EXTRACTED TEXT ::
# The nature of the roots of a quadratic equation

• Jul 16th 2013, 08:00 AM
Seaniboy
The nature of the roots of a quadratic equation
Hi,
Thanks.

Show that the roots of the equation $x^2 - (a + d)x + (ad - b^2) = 0$ are real.
• Jul 16th 2013, 08:20 AM
Prove It
Re: The nature of the roots of a quadratic equation
Have you tried checking the discriminant of this quadratic equation?
• Jul 16th 2013, 12:42 PM
Seaniboy
Re: The nature of the roots of a quadratic equation
Yes Sir, I have. $b^2 - 4ac$ greater than or equal to zero;

$a = 1, b = a+d, c = ad - b^2$;

$b^2 = (a + d)^2 = a^2 + 2ad + d^2$;

$- 4ac = - 4(1)(ad - b^2) = - 4ad + 4b^2$;

However, how does one prove that $a^2 - 2ad + d^2 + 4b^2$ is greater than or equal to zero?
• Jul 16th 2013, 12:47 PM
MarkFL
Re: The nature of the roots of a quadratic equation
Try factoring the first 3 terms as the square of a binomial...then you will have the sum of two squares...

Stored items from a collection ::

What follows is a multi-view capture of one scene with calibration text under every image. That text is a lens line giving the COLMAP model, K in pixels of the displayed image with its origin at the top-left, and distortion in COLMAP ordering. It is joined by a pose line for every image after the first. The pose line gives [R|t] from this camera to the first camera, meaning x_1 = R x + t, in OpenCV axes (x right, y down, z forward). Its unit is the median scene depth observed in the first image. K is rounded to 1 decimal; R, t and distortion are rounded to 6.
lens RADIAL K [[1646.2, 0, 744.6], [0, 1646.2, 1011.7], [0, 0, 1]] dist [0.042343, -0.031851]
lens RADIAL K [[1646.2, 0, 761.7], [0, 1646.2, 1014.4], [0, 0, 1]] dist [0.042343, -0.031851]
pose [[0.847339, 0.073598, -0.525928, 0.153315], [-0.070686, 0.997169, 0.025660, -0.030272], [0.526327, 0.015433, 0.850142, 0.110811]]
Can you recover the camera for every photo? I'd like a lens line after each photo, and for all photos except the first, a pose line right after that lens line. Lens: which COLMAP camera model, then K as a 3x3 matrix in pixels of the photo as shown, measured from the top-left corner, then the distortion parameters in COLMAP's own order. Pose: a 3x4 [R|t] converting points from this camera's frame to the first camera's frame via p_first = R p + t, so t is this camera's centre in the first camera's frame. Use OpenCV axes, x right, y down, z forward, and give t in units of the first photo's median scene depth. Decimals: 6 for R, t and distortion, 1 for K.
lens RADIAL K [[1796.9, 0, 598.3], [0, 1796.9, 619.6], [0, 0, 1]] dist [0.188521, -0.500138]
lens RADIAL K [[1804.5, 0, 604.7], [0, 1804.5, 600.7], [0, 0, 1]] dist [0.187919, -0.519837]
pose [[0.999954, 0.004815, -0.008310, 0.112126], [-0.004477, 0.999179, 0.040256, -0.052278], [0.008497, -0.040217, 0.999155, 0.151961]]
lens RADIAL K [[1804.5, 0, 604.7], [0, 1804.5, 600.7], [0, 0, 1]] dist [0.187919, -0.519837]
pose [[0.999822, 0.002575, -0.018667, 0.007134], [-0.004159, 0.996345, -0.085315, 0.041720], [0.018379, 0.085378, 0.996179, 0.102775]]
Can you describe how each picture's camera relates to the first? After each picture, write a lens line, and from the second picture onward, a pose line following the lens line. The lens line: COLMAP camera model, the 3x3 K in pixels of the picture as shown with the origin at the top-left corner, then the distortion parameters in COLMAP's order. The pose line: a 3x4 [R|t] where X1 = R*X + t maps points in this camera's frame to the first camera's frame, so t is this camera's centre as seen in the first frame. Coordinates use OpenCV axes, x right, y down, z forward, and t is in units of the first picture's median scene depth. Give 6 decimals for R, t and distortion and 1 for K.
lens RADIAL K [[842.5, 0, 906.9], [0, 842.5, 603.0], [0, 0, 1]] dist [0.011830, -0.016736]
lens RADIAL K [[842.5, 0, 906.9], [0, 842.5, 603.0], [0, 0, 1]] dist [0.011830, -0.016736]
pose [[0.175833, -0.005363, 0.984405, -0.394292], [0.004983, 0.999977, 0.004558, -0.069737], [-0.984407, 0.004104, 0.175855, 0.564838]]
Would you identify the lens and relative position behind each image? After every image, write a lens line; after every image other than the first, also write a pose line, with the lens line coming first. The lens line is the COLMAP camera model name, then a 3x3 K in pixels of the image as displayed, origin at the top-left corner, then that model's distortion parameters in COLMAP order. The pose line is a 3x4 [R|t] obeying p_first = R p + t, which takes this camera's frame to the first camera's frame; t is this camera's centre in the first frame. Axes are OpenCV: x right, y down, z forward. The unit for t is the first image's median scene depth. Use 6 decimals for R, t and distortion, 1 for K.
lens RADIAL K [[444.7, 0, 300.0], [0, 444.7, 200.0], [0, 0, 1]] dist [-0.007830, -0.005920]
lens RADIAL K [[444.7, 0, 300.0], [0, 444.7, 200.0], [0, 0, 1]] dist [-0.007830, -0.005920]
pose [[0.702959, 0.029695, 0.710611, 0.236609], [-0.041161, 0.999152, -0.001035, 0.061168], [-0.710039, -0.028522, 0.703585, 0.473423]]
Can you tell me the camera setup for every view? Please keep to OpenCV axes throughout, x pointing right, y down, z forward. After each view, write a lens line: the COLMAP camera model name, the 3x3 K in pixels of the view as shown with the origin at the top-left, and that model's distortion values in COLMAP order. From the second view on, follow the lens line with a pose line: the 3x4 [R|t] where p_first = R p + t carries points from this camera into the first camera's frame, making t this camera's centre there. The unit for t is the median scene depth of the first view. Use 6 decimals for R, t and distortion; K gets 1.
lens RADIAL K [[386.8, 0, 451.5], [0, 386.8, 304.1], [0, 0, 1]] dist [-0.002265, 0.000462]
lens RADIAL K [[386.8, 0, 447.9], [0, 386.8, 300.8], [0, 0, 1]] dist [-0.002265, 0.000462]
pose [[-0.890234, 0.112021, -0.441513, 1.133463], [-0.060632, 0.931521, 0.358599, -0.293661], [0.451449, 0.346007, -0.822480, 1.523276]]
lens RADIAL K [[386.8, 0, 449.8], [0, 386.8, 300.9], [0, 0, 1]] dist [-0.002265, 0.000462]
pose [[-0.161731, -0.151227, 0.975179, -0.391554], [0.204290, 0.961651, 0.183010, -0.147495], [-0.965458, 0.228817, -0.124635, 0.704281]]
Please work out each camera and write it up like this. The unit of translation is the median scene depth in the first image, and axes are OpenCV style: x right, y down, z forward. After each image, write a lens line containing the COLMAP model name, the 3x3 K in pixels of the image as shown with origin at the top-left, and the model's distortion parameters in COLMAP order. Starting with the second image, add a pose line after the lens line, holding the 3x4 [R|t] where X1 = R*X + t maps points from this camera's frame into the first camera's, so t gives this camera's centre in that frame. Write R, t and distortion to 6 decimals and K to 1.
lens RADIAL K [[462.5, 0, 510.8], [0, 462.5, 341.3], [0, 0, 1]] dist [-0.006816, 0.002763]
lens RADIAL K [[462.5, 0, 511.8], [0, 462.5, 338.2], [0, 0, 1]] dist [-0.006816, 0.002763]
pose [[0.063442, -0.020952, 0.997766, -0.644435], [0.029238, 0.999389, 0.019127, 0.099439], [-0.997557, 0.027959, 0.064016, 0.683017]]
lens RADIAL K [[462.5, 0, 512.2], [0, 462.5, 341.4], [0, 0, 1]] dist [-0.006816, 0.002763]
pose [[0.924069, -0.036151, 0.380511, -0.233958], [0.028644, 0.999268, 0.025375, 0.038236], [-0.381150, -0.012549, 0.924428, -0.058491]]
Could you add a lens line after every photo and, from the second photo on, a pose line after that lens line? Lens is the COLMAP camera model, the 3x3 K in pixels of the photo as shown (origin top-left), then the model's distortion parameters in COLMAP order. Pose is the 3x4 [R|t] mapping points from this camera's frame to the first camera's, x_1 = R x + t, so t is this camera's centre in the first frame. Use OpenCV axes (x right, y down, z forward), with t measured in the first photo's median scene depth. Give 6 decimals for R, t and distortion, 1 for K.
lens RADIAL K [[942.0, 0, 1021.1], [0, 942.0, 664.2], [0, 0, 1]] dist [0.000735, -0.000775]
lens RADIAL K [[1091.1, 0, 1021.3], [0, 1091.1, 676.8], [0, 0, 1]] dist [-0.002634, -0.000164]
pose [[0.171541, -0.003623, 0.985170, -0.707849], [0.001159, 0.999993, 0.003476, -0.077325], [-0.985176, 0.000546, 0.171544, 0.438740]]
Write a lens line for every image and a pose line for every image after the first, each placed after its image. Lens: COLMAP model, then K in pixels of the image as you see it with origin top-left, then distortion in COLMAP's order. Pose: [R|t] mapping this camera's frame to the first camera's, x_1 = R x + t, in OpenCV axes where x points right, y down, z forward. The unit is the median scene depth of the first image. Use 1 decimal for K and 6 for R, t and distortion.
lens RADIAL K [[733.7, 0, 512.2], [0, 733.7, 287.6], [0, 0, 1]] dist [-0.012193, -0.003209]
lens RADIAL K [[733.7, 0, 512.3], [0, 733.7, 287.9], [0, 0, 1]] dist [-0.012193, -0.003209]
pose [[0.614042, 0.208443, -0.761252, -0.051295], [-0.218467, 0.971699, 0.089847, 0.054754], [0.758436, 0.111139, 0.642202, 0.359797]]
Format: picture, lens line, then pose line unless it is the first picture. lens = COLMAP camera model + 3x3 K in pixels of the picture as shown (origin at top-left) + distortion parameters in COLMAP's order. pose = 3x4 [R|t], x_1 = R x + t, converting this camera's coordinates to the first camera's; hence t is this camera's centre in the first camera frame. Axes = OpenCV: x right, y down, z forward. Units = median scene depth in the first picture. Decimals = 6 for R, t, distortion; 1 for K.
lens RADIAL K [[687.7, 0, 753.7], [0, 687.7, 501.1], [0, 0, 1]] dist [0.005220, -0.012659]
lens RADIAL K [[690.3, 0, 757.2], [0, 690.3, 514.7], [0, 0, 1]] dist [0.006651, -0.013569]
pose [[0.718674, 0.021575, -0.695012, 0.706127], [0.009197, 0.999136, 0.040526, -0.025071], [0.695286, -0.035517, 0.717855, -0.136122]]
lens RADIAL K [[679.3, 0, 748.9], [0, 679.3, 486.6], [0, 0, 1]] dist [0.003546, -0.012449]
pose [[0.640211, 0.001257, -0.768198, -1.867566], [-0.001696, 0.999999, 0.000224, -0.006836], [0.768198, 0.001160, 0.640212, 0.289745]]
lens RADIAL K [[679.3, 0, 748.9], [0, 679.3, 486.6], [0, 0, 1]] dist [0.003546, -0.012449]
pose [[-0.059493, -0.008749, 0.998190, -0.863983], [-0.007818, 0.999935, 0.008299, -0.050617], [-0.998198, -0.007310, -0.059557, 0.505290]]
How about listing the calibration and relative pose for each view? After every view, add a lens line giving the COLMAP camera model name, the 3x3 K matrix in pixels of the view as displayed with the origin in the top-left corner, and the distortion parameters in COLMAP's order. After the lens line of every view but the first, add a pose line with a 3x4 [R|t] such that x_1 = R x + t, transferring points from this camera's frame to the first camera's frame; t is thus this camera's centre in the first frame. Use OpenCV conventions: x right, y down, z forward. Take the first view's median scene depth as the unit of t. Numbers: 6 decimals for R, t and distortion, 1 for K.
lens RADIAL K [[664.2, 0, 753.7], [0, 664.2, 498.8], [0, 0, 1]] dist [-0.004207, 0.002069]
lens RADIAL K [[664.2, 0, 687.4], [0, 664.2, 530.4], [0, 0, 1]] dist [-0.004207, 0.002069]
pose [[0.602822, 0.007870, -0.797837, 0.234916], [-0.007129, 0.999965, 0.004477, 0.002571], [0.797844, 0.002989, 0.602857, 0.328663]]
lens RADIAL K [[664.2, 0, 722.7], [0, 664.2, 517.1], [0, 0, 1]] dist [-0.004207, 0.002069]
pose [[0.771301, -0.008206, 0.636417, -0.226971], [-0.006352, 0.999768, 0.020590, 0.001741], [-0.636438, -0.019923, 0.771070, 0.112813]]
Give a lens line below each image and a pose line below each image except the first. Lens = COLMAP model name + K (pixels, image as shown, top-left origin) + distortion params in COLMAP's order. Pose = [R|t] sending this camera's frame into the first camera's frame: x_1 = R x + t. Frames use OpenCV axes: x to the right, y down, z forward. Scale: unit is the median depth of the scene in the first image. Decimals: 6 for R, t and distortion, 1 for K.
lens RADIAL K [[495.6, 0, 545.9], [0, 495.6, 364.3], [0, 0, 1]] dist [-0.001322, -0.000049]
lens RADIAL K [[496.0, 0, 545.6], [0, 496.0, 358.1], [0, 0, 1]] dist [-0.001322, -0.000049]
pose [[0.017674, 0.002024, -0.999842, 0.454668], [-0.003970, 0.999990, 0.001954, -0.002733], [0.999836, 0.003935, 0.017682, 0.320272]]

REQUIREMENT ::
Answer the following about the forum thread on the roots of a quadratic equation:
(a) At what date and time was the thread's opening post made?
(b) What does Prove It suggest checking?
(c) According to MarkFL, the first three terms should be factored as what?

THE ANSWER ::
(a) Jul 16th 2013, 08:00 AM
(b) The discriminant of the quadratic equation
(c) The square of a binomial